Banging his hammer, an angry Abdullah al-Amiri brusquely interrupted an ethnic Kurd recounting a gas attack in his village in northern Iraq in 1988 to berate one of the lawyers for Saddam and his six other co-accused.
''It appears you're falling asleep!'' the judge said.
''Who me? No, no. I'm just tired like everyone else here. I wasn't asleep. I was listening on behalf of my client,'' said lawyer Badea Arif, appearing somewhat embarrassed.
More than 20 witnesses have testified in the case of Saddam's ''Anfal'' campaign against ethnic Kurds since the trial began last month.

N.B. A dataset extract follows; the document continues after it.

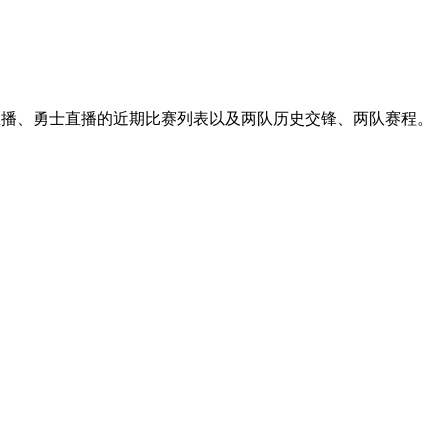
鹕直播、勇士直播的近期比赛列表以及两队历史交锋、两队赛程。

Most of the witnesses are Kurdish villagers, whose testimony is translated into Arabic from Kurdish and repeated for the record by the judge, a slow process.
Once dubbed the ''trials of the century,'' the hearings no longer mesmerise Iraqis as they did in the initial days, when there was global coverage of the toppled leader in the dock.
Saddam, 69, is awaiting verdict next month for a separate case involving the killing of Shi'ites in the 1980s after a trial that began a year ago and ran for nine months. Officials close to the court say he could face up to a dozen more cases.